Quote from Bronte’s Villette
‘Well done, Lucy Snowe!’ cried I to myself; ‘you have come in for a pretty lecture - brought on yourself a “rude savon,” and all through your wicked fondness for worldly vanities! Who would have thought it? You deemed yourself a melancholy sober-sides enough! Miss Fanshawe there regards you as a second Diogenes. M. de Bassompierre, the other day, politely turned the conversation when it ran on the wild gifts of the actress Vashti, because, as he kindly said, “Miss Snowe looked uncomfortable.” Dr John Bretton knows you only as “quiet Lucy” - “a creature inoffensive as a shadow;” he has said, and you have heard him say it: “Lucy’s disadvantages spring from over-gravity in tastes and manner - want of colour in character and costume.” Such are your own and your friends’ impressions; and behold! there starts up a little man, differing diametrically from all these, roundly charging you with being too airy and cheery - too volatile and versatile - too flowery and coloury. This harsh little man - this pitiless censor - gathers up all your poor scattered sins of vanity, your luckless chiffon of rose-colour, your small fringe of a wreath, your small scrap of ribbon, your silly bit of lace, and calls you to account for the lot, and for each item. You are well habituated to be passed by as a shadow in Life’s sunshine: it is a new thing to see one testily lifting his hand to screen his eyes, because you tease him with an obtrusive ray.’

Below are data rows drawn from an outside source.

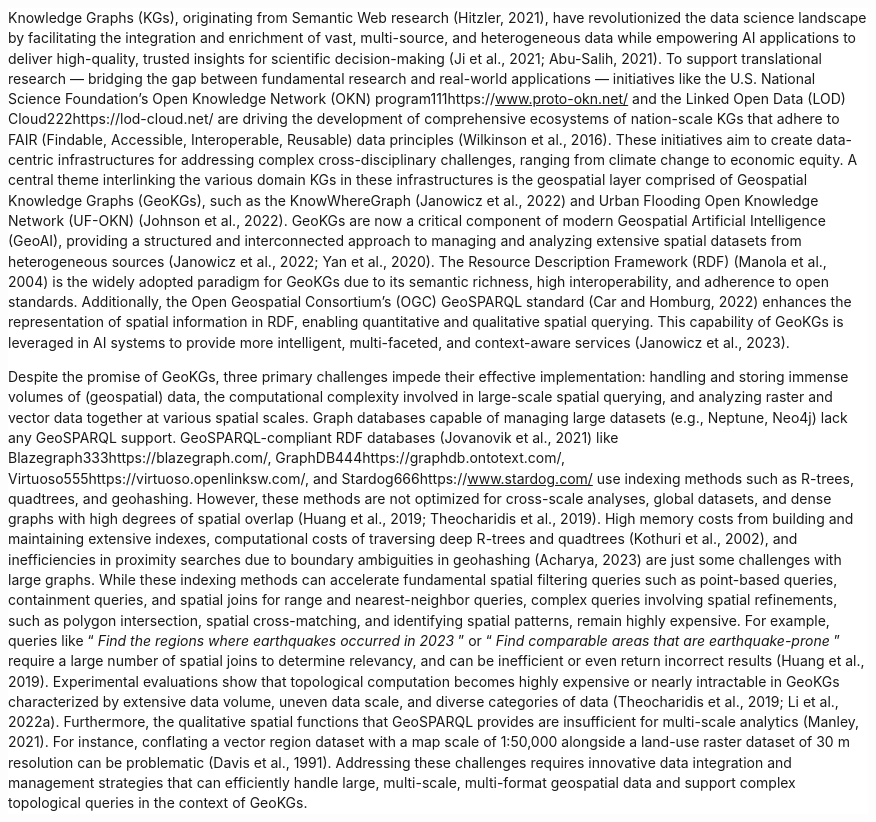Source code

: Knowledge Graphs (KGs), originating from Semantic Web research (Hitzler, 2021), have revolutionized the data science landscape by facilitating the integration and enrichment of vast, multi-source, and heterogeneous data while empowering AI applications to deliver high-quality, trusted insights for scientific decision-making (Ji et al., 2021; Abu-Salih, 2021). To support translational research — bridging the gap between fundamental research and real-world applications — initiatives like the U.S. National Science Foundation’s Open Knowledge Network (OKN) program111https://www.proto-okn.net/ and the Linked Open Data (LOD) Cloud222https://lod-cloud.net/ are driving the development of comprehensive ecosystems of nation-scale KGs that adhere to FAIR (Findable, Accessible, Interoperable, Reusable) data principles (Wilkinson et al., 2016). These initiatives aim to create data-centric infrastructures for addressing complex cross-disciplinary challenges, ranging from climate change to economic equity. A central theme interlinking the various domain KGs in these infrastructures is the geospatial layer comprised of Geospatial Knowledge Graphs (GeoKGs), such as the KnowWhereGraph (Janowicz et al., 2022) and Urban Flooding Open Knowledge Network (UF-OKN) (Johnson et al., 2022). GeoKGs are now a critical component of modern Geospatial Artificial Intelligence (GeoAI), providing a structured and interconnected approach to managing and analyzing extensive spatial datasets from heterogeneous sources (Janowicz et al., 2022; Yan et al., 2020). The Resource Description Framework (RDF) (Manola et al., 2004) is the widely adopted paradigm for GeoKGs due to its semantic richness, high interoperability, and adherence to open standards. Additionally, the Open Geospatial Consortium’s (OGC) GeoSPARQL standard (Car and Homburg, 2022) enhances the representation of spatial information in RDF, enabling quantitative and qualitative spatial querying. This capability of GeoKGs is leveraged in AI systems to provide more intelligent, multi-faceted, and context-aware services (Janowicz et al., 2023).

Despite the promise of GeoKGs, three primary challenges impede their effective implementation: handling and storing immense volumes of (geospatial) data, the computational complexity involved in large-scale spatial querying, and analyzing raster and vector data together at various spatial scales. Graph databases capable of managing large datasets (e.g., Neptune, Neo4j) lack any GeoSPARQL support. GeoSPARQL-compliant RDF databases (Jovanovik et al., 2021) like Blazegraph333https://blazegraph.com/, GraphDB444https://graphdb.ontotext.com/, Virtuoso555https://virtuoso.openlinksw.com/, and Stardog666https://www.stardog.com/ use indexing methods such as R-trees, quadtrees, and geohashing. However, these methods are not optimized for cross-scale analyses, global datasets, and dense graphs with high degrees of spatial overlap (Huang et al., 2019; Theocharidis et al., 2019). High memory costs from building and maintaining extensive indexes, computational costs of traversing deep R-trees and quadtrees (Kothuri et al., 2002), and inefficiencies in proximity searches due to boundary ambiguities in geohashing (Acharya, 2023) are just some challenges with large graphs. While these indexing methods can accelerate fundamental spatial filtering queries such as point-based queries, containment queries, and spatial joins for range and nearest-neighbor queries, complex queries involving spatial refinements, such as polygon intersection, spatial cross-matching, and identifying spatial patterns, remain highly expensive. For example, queries like “ _Find the regions where earthquakes occurred in 2023_ ” or “ _Find comparable areas that are earthquake-prone_ ” require a large number of spatial joins to determine relevancy, and can be inefficient or even return incorrect results (Huang et al., 2019). Experimental evaluations show that topological computation becomes highly expensive or nearly intractable in GeoKGs characterized by extensive data volume, uneven data scale, and diverse categories of data (Theocharidis et al., 2019; Li et al., 2022a). Furthermore, the qualitative spatial functions that GeoSPARQL provides are insufficient for multi-scale analytics (Manley, 2021). For instance, conflating a vector region dataset with a map scale of 1:50,000 alongside a land-use raster dataset of 30 m resolution can be problematic (Davis et al., 1991). Addressing these challenges requires innovative data integration and management strategies that can efficiently handle large, multi-scale, multi-format geospatial data and support complex topological queries in the context of GeoKGs.
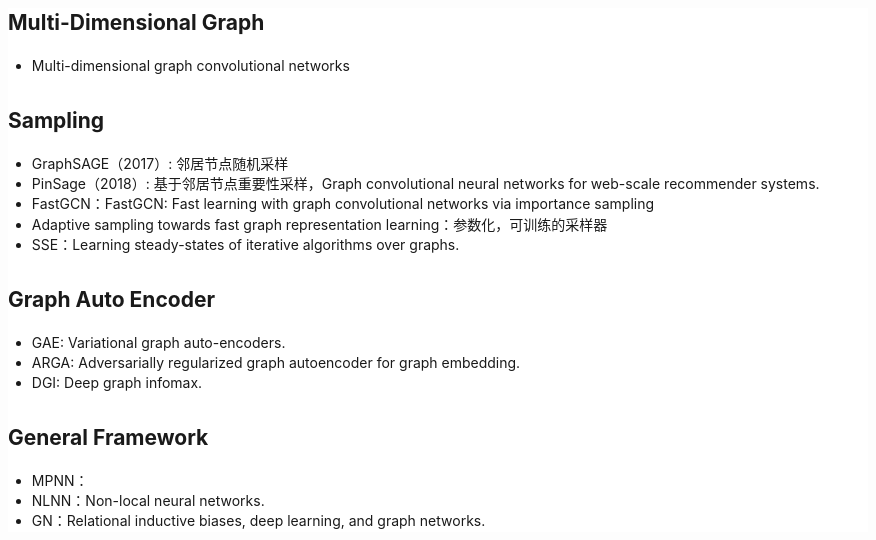 ## Multi-Dimensional Graph

- Multi-dimensional graph convolutional networks

## Sampling

- GraphSAGE（2017）: 邻居节点随机采样
- PinSage（2018）: 基于邻居节点重要性采样，Graph convolutional neural networks for web-scale recommender systems.
- FastGCN：FastGCN: Fast learning with graph convolutional networks via importance sampling
- Adaptive sampling towards fast graph representation learning：参数化，可训练的采样器
- SSE：Learning steady-states of iterative algorithms over graphs.

## Graph Auto Encoder

- GAE: Variational graph auto-encoders.
- ARGA: Adversarially regularized graph autoencoder for graph embedding.
- DGI: Deep graph infomax.

## General Framework

- MPNN：
- NLNN：Non-local neural networks.
- GN：Relational inductive biases, deep learning, and graph networks.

I have been attempting to read Villette for quite a while. Finally, due to some recent illness, I have finally turned my attention fully to Villette and am finally making some headway. While reading yesterday, I came across this quotation at the end of Chapter 28’s “The Watchguard” and could not help but smile. First of all, just check out the punctuation of this paragraph! Can you imagine one writing like this today? Next, I love the way the heroine has these internal conversations or rather, reflections, in isolation at the end of the chapter. It is a kind of cliff note for the reader who hasn’t been paying the closest of attention in the chapter. It is Bronte’s time to really search Lucy’s thoughts and inner monologue to bring the reader closer to this heroine’s psyche. Last, I appreciate the commentary that each individual in a person’s life has a lens in which to view that person. Your mom may see you in one way, your co-worker another, your neighbor another, etc. Yet, if you threw down all of those perceptions done on the floor together, you would see that the perceptions contradict one another, reflecting that one person cannot be encapsulated in one description as we are like water, constantly changing, moving with the ebb and flow of life.
January 5th, 2008 at 8:42 am
It’s a long time since I’ve read Villette. I must read it again, thankyou!